● PROMPT:
Please reproduce all of the rows below word for word.

● SUPPLIED DATA:
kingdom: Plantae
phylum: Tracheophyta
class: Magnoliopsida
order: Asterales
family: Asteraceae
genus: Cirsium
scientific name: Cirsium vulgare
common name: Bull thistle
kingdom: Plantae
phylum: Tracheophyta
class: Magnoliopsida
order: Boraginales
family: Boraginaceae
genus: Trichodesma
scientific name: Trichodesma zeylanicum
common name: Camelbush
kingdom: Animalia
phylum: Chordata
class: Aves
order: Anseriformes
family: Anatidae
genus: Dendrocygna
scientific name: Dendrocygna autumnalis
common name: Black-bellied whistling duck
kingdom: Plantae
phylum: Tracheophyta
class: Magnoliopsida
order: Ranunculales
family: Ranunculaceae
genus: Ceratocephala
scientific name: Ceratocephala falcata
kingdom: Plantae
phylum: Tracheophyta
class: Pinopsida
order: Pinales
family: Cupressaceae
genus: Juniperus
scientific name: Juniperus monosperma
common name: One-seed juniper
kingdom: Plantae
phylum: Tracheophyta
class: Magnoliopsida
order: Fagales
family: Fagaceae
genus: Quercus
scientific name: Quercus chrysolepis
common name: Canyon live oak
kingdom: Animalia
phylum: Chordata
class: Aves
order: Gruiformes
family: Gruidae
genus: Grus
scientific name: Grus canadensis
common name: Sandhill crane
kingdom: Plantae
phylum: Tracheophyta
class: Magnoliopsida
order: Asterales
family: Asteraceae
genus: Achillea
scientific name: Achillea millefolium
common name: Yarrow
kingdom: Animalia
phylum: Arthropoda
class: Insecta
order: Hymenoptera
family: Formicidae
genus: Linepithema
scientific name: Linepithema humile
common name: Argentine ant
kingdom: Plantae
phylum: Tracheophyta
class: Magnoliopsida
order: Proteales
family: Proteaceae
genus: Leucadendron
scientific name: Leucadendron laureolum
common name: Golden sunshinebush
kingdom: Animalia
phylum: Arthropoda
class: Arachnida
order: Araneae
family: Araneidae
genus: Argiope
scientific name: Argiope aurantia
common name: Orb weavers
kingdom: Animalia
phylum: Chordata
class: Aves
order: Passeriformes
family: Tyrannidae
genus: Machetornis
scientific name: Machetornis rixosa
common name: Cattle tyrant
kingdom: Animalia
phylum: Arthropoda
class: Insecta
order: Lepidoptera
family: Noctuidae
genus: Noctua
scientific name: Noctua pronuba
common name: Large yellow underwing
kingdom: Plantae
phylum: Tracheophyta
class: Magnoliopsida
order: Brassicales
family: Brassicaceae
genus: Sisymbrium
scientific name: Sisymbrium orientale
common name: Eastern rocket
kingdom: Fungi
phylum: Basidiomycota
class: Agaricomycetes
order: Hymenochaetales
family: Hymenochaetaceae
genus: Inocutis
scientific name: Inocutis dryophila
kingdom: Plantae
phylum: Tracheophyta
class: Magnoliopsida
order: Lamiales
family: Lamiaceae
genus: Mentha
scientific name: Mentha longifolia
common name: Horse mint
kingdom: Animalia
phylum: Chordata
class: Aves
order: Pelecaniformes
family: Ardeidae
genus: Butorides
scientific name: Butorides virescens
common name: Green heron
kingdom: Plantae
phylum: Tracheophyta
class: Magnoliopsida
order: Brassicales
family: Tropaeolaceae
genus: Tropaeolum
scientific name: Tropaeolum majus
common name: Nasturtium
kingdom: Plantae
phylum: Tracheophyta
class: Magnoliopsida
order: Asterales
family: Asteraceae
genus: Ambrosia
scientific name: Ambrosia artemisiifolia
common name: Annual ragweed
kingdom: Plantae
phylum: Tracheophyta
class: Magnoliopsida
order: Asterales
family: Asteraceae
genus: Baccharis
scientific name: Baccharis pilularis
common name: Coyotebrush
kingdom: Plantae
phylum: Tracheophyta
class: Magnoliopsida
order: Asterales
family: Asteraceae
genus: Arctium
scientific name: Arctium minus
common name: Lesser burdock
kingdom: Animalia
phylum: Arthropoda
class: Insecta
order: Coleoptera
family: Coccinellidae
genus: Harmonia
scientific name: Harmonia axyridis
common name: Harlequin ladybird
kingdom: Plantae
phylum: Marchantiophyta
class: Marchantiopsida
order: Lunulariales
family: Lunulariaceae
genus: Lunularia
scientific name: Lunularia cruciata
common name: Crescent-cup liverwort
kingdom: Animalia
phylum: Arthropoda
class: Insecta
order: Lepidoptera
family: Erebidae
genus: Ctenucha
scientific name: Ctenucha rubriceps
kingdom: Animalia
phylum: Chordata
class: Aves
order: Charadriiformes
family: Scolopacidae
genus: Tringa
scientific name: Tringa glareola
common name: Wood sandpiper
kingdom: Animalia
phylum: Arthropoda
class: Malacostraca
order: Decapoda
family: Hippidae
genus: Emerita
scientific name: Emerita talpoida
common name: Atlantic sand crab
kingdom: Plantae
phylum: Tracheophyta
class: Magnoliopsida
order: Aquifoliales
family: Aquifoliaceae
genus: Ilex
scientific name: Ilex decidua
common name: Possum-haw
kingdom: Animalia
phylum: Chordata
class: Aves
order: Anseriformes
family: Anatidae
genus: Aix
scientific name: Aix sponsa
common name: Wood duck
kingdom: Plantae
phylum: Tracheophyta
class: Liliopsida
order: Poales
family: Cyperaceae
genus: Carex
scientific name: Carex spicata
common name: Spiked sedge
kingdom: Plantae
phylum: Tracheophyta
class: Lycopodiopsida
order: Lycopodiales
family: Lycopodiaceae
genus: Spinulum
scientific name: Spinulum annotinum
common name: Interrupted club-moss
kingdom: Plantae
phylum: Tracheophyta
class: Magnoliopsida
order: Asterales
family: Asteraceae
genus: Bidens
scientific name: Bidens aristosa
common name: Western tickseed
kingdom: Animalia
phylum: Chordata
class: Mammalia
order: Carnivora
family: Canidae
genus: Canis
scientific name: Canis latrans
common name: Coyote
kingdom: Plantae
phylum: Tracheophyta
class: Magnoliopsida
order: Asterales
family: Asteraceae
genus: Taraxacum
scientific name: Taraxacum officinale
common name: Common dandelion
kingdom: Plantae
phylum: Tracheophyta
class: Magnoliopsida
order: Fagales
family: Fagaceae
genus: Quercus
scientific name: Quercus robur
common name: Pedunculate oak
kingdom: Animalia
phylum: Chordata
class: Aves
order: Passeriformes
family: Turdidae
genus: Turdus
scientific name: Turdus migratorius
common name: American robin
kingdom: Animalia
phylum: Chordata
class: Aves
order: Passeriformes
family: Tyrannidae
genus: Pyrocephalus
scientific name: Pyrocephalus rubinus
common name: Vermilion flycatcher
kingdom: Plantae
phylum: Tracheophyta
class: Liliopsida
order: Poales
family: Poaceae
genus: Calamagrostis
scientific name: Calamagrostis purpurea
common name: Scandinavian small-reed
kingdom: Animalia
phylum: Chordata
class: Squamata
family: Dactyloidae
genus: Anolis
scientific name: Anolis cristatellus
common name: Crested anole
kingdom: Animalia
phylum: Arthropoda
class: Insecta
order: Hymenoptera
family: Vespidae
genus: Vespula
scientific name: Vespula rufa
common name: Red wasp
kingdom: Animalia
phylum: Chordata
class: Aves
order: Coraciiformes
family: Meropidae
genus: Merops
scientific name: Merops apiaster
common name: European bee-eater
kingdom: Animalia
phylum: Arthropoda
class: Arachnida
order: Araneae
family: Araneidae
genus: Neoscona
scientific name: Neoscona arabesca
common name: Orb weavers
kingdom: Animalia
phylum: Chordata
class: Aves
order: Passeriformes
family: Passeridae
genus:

● ANSWER TO THE EXERCISE:
kingdom: Plantae
phylum: Tracheophyta
class: Magnoliopsida
order: Asterales
family: Asteraceae
genus: Cirsium
scientific name: Cirsium vulgare
common name: Bull thistle
kingdom: Plantae
phylum: Tracheophyta
class: Magnoliopsida
order: Boraginales
family: Boraginaceae
genus: Trichodesma
scientific name: Trichodesma zeylanicum
common name: Camelbush
kingdom: Animalia
phylum: Chordata
class: Aves
order: Anseriformes
family: Anatidae
genus: Dendrocygna
scientific name: Dendrocygna autumnalis
common name: Black-bellied whistling duck
kingdom: Plantae
phylum: Tracheophyta
class: Magnoliopsida
order: Ranunculales
family: Ranunculaceae
genus: Ceratocephala
scientific name: Ceratocephala falcata
kingdom: Plantae
phylum: Tracheophyta
class: Pinopsida
order: Pinales
family: Cupressaceae
genus: Juniperus
scientific name: Juniperus monosperma
common name: One-seed juniper
kingdom: Plantae
phylum: Tracheophyta
class: Magnoliopsida
order: Fagales
family: Fagaceae
genus: Quercus
scientific name: Quercus chrysolepis
common name: Canyon live oak
kingdom: Animalia
phylum: Chordata
class: Aves
order: Gruiformes
family: Gruidae
genus: Grus
scientific name: Grus canadensis
common name: Sandhill crane
kingdom: Plantae
phylum: Tracheophyta
class: Magnoliopsida
order: Asterales
family: Asteraceae
genus: Achillea
scientific name: Achillea millefolium
common name: Yarrow
kingdom: Animalia
phylum: Arthropoda
class: Insecta
order: Hymenoptera
family: Formicidae
genus: Linepithema
scientific name: Linepithema humile
common name: Argentine ant
kingdom: Plantae
phylum: Tracheophyta
class: Magnoliopsida
order: Proteales
family: Proteaceae
genus: Leucadendron
scientific name: Leucadendron laureolum
common name: Golden sunshinebush
kingdom: Animalia
phylum: Arthropoda
class: Arachnida
order: Araneae
family: Araneidae
genus: Argiope
scientific name: Argiope aurantia
common name: Orb weavers
kingdom: Animalia
phylum: Chordata
class: Aves
order: Passeriformes
family: Tyrannidae
genus: Machetornis
scientific name: Machetornis rixosa
common name: Cattle tyrant
kingdom: Animalia
phylum: Arthropoda
class: Insecta
order: Lepidoptera
family: Noctuidae
genus: Noctua
scientific name: Noctua pronuba
common name: Large yellow underwing
kingdom: Plantae
phylum: Tracheophyta
class: Magnoliopsida
order: Brassicales
family: Brassicaceae
genus: Sisymbrium
scientific name: Sisymbrium orientale
common name: Eastern rocket
kingdom: Fungi
phylum: Basidiomycota
class: Agaricomycetes
order: Hymenochaetales
family: Hymenochaetaceae
genus: Inocutis
scientific name: Inocutis dryophila
kingdom: Plantae
phylum: Tracheophyta
class: Magnoliopsida
order: Lamiales
family: Lamiaceae
genus: Mentha
scientific name: Mentha longifolia
common name: Horse mint
kingdom: Animalia
phylum: Chordata
class: Aves
order: Pelecaniformes
family: Ardeidae
genus: Butorides
scientific name: Butorides virescens
common name: Green heron
kingdom: Plantae
phylum: Tracheophyta
class: Magnoliopsida
order: Brassicales
family: Tropaeolaceae
genus: Tropaeolum
scientific name: Tropaeolum majus
common name: Nasturtium
kingdom: Plantae
phylum: Tracheophyta
class: Magnoliopsida
order: Asterales
family: Asteraceae
genus: Ambrosia
scientific name: Ambrosia artemisiifolia
common name: Annual ragweed
kingdom: Plantae
phylum: Tracheophyta
class: Magnoliopsida
order: Asterales
family: Asteraceae
genus: Baccharis
scientific name: Baccharis pilularis
common name: Coyotebrush
kingdom: Plantae
phylum: Tracheophyta
class: Magnoliopsida
order: Asterales
family: Asteraceae
genus: Arctium
scientific name: Arctium minus
common name: Lesser burdock
kingdom: Animalia
phylum: Arthropoda
class: Insecta
order: Coleoptera
family: Coccinellidae
genus: Harmonia
scientific name: Harmonia axyridis
common name: Harlequin ladybird
kingdom: Plantae
phylum: Marchantiophyta
class: Marchantiopsida
order: Lunulariales
family: Lunulariaceae
genus: Lunularia
scientific name: Lunularia cruciata
common name: Crescent-cup liverwort
kingdom: Animalia
phylum: Arthropoda
class: Insecta
order: Lepidoptera
family: Erebidae
genus: Ctenucha
scientific name: Ctenucha rubriceps
kingdom: Animalia
phylum: Chordata
class: Aves
order: Charadriiformes
family: Scolopacidae
genus: Tringa
scientific name: Tringa glareola
common name: Wood sandpiper
kingdom: Animalia
phylum: Arthropoda
class: Malacostraca
order: Decapoda
family: Hippidae
genus: Emerita
scientific name: Emerita talpoida
common name: Atlantic sand crab
kingdom: Plantae
phylum: Tracheophyta
class: Magnoliopsida
order: Aquifoliales
family: Aquifoliaceae
genus: Ilex
scientific name: Ilex decidua
common name: Possum-haw
kingdom: Animalia
phylum: Chordata
class: Aves
order: Anseriformes
family: Anatidae
genus: Aix
scientific name: Aix sponsa
common name: Wood duck
kingdom: Plantae
phylum: Tracheophyta
class: Liliopsida
order: Poales
family: Cyperaceae
genus: Carex
scientific name: Carex spicata
common name: Spiked sedge
kingdom: Plantae
phylum: Tracheophyta
class: Lycopodiopsida
order: Lycopodiales
family: Lycopodiaceae
genus: Spinulum
scientific name: Spinulum annotinum
common name: Interrupted club-moss
kingdom: Plantae
phylum: Tracheophyta
class: Magnoliopsida
order: Asterales
family: Asteraceae
genus: Bidens
scientific name: Bidens aristosa
common name: Western tickseed
kingdom: Animalia
phylum: Chordata
class: Mammalia
order: Carnivora
family: Canidae
genus: Canis
scientific name: Canis latrans
common name: Coyote
kingdom: Plantae
phylum: Tracheophyta
class: Magnoliopsida
order: Asterales
family: Asteraceae
genus: Taraxacum
scientific name: Taraxacum officinale
common name: Common dandelion
kingdom: Plantae
phylum: Tracheophyta
class: Magnoliopsida
order: Fagales
family: Fagaceae
genus: Quercus
scientific name: Quercus robur
common name: Pedunculate oak
kingdom: Animalia
phylum: Chordata
class: Aves
order: Passeriformes
family: Turdidae
genus: Turdus
scientific name: Turdus migratorius
common name: American robin
kingdom: Animalia
phylum: Chordata
class: Aves
order: Passeriformes
family: Tyrannidae
genus: Pyrocephalus
scientific name: Pyrocephalus rubinus
common name: Vermilion flycatcher
kingdom: Plantae
phylum: Tracheophyta
class: Liliopsida
order: Poales
family: Poaceae
genus: Calamagrostis
scientific name: Calamagrostis purpurea
common name: Scandinavian small-reed
kingdom: Animalia
phylum: Chordata
class: Squamata
family: Dactyloidae
genus: Anolis
scientific name: Anolis cristatellus
common name: Crested anole
kingdom: Animalia
phylum: Arthropoda
class: Insecta
order: Hymenoptera
family: Vespidae
genus: Vespula
scientific name: Vespula rufa
common name: Red wasp
kingdom: Animalia
phylum: Chordata
class: Aves
order: Coraciiformes
family: Meropidae
genus: Merops
scientific name: Merops apiaster
common name: European bee-eater
kingdom: Animalia
phylum: Arthropoda
class: Arachnida
order: Araneae
family: Araneidae
genus: Neoscona
scientific name: Neoscona arabesca
common name: Orb weavers
kingdom: Animalia
phylum: Chordata
class: Aves
order: Passeriformes
family: Passeridae
genus:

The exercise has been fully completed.